• [RECORDS FOR THIS EXERCISE]

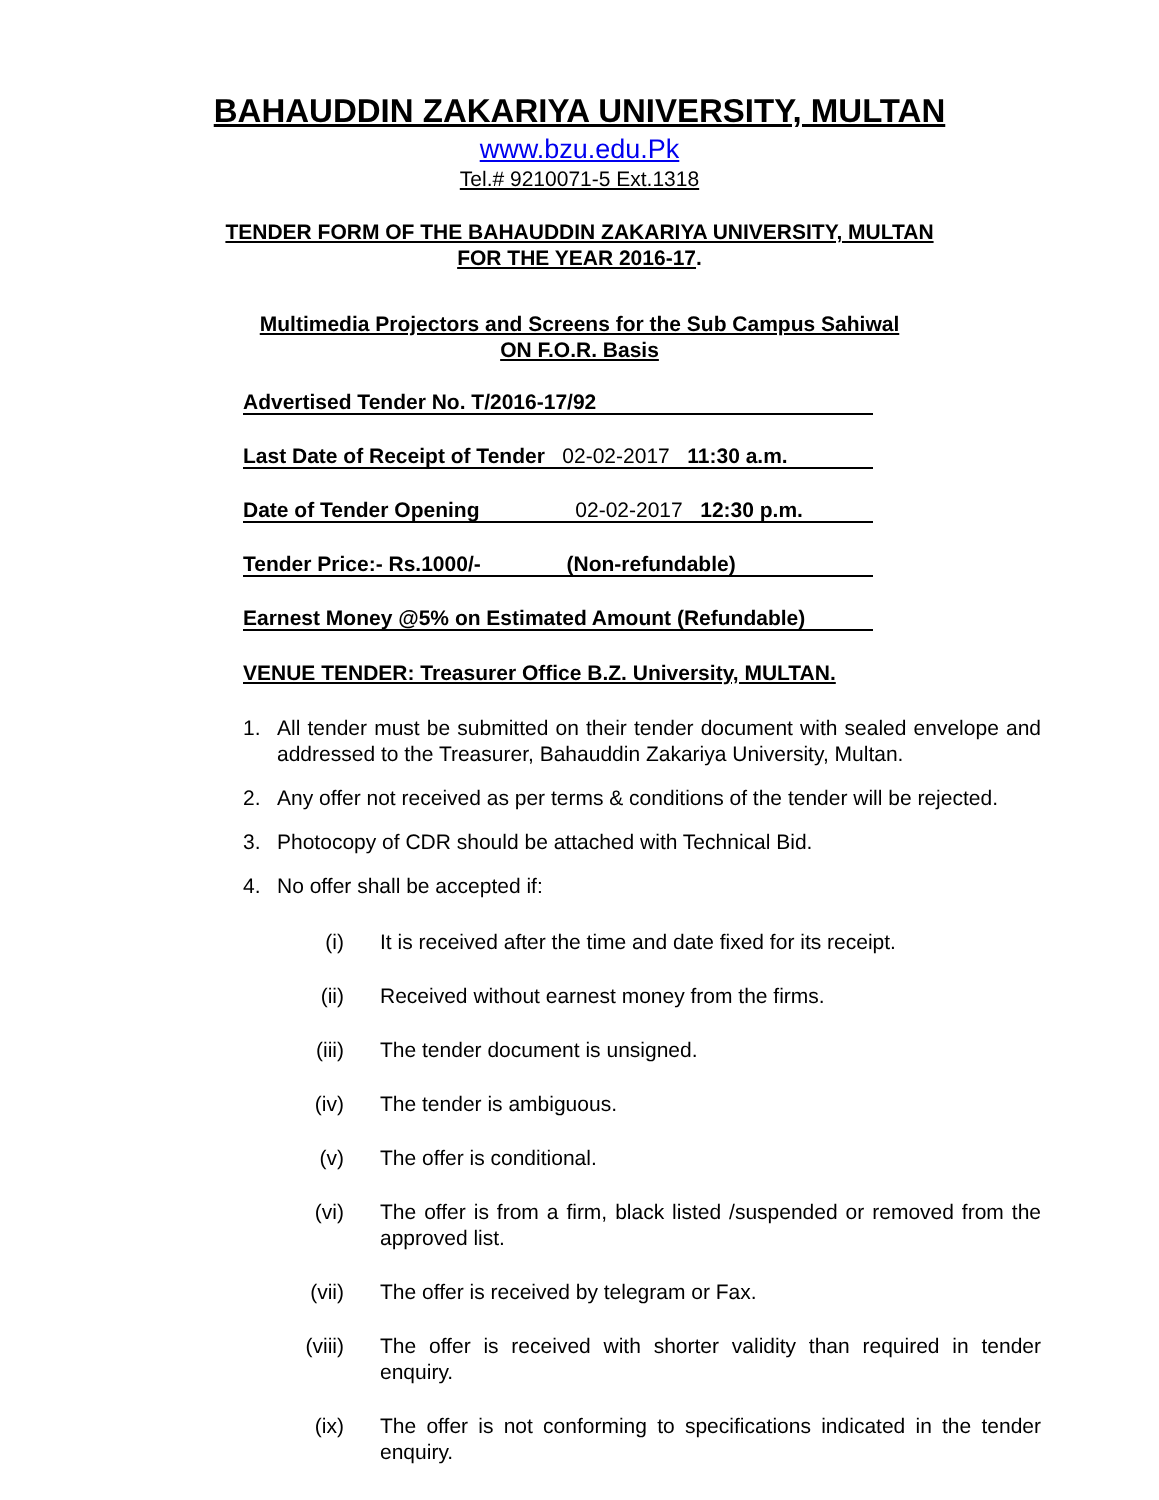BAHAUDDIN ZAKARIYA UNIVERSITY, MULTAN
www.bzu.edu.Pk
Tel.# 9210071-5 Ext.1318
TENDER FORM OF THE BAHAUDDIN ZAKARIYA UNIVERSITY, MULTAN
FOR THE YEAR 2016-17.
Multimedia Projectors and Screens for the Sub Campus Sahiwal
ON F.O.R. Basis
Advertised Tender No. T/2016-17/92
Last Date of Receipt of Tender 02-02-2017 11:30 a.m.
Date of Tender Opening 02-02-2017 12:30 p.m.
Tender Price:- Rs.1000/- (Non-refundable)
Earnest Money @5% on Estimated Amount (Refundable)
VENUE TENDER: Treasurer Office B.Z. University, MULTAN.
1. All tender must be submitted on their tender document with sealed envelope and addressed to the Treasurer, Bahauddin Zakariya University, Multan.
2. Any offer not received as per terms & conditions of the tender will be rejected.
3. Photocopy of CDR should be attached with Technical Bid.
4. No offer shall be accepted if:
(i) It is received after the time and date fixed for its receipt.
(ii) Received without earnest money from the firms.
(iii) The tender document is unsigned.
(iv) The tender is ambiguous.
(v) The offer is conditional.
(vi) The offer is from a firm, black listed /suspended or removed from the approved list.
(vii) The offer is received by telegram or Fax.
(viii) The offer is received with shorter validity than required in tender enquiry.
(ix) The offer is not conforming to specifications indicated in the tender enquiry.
---
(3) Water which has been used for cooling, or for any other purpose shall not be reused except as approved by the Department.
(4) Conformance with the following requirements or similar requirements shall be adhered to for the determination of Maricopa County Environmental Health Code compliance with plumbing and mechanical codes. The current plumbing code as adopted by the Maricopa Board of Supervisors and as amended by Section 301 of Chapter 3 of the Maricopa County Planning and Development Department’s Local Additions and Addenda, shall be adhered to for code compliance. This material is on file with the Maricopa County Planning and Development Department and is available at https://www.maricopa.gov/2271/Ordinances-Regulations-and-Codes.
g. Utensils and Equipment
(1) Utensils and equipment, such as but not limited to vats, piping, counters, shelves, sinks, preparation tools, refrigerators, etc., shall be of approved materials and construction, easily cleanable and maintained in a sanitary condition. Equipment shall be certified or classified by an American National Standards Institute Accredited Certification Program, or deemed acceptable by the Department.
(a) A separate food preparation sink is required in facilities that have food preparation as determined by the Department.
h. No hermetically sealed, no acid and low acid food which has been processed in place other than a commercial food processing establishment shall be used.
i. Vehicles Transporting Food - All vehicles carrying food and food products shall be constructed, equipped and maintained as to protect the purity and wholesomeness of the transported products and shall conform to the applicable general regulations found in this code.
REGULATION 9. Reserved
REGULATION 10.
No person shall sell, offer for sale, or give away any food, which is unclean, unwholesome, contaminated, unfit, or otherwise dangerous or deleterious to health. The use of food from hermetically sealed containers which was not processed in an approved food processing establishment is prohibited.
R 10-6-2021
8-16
--
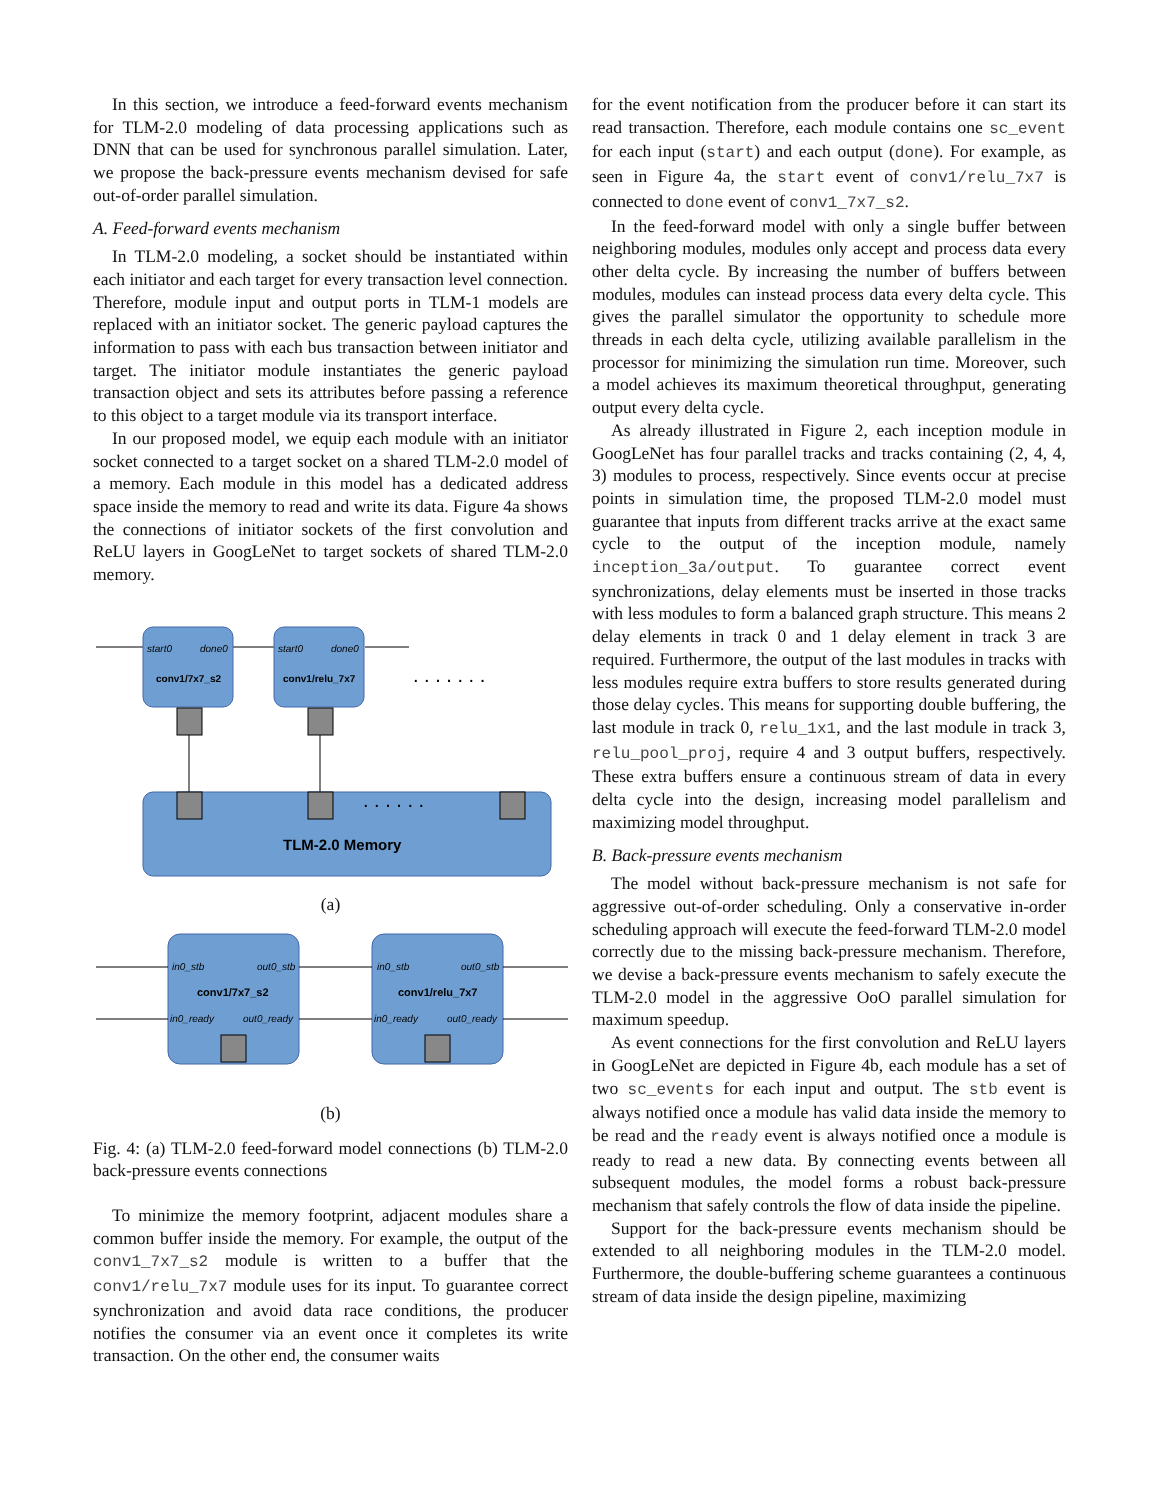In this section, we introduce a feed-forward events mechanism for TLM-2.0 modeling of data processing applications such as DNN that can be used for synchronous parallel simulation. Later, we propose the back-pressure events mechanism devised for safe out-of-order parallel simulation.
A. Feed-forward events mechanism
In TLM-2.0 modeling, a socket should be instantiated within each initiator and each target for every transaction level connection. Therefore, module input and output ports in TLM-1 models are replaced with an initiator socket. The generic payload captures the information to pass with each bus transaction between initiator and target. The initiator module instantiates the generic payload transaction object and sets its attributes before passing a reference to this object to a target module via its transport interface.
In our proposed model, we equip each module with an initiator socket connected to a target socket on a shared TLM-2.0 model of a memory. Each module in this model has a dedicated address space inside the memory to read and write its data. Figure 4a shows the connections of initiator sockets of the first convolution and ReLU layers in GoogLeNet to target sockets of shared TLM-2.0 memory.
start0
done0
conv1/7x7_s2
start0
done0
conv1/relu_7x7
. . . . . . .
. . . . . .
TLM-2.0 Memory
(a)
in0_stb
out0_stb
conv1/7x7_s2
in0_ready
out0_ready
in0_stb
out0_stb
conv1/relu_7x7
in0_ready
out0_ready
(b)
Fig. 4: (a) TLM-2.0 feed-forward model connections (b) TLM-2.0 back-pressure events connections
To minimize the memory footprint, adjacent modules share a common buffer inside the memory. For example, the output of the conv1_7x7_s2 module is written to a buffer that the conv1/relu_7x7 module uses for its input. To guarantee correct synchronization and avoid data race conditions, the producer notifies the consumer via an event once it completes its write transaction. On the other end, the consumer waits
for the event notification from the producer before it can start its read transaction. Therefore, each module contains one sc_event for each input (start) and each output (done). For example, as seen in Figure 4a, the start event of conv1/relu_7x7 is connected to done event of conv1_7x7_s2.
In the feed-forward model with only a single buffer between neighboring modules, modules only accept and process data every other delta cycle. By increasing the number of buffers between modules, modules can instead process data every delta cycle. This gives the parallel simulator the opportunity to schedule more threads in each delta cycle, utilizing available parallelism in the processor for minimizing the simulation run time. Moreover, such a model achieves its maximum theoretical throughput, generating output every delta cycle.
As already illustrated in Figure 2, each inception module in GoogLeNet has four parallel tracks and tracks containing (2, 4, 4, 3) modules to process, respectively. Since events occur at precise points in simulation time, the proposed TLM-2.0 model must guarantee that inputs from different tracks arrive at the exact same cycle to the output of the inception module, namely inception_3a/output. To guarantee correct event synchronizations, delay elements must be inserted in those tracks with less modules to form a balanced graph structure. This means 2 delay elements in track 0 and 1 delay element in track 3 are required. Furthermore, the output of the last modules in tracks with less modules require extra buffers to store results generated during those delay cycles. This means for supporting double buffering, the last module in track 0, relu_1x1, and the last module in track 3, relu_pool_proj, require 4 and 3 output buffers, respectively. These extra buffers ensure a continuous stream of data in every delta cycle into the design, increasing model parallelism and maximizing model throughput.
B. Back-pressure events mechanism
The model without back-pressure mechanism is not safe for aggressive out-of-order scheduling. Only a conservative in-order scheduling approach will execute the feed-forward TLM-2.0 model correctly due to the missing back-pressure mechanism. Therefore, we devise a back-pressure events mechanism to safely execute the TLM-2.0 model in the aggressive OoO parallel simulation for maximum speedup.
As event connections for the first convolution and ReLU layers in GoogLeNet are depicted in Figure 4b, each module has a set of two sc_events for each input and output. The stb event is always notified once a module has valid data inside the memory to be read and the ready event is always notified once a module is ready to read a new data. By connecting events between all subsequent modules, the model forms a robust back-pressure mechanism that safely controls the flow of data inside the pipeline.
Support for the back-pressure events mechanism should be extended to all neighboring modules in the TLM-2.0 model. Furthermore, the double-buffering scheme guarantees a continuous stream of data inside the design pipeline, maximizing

• [YOUR OBJECTIVE]
In the entries above, find each line containing the string "producer" and copy it.

• [PROBLEM SOLUTION]
To minimize the memory footprint, adjacent modules share a common buffer inside the memory. For example, the output of the conv1_7x7_s2 module is written to a buffer that the conv1/relu_7x7 module uses for its input. To guarantee correct synchronization and avoid data race conditions, the producer notifies the consumer via an event once it completes its write transaction. On the other end, the consumer waits
for the event notification from the producer before it can start its read transaction. Therefore, each module contains one sc_event for each input (start) and each output (done). For example, as seen in Figure 4a, the start event of conv1/relu_7x7 is connected to done event of conv1_7x7_s2.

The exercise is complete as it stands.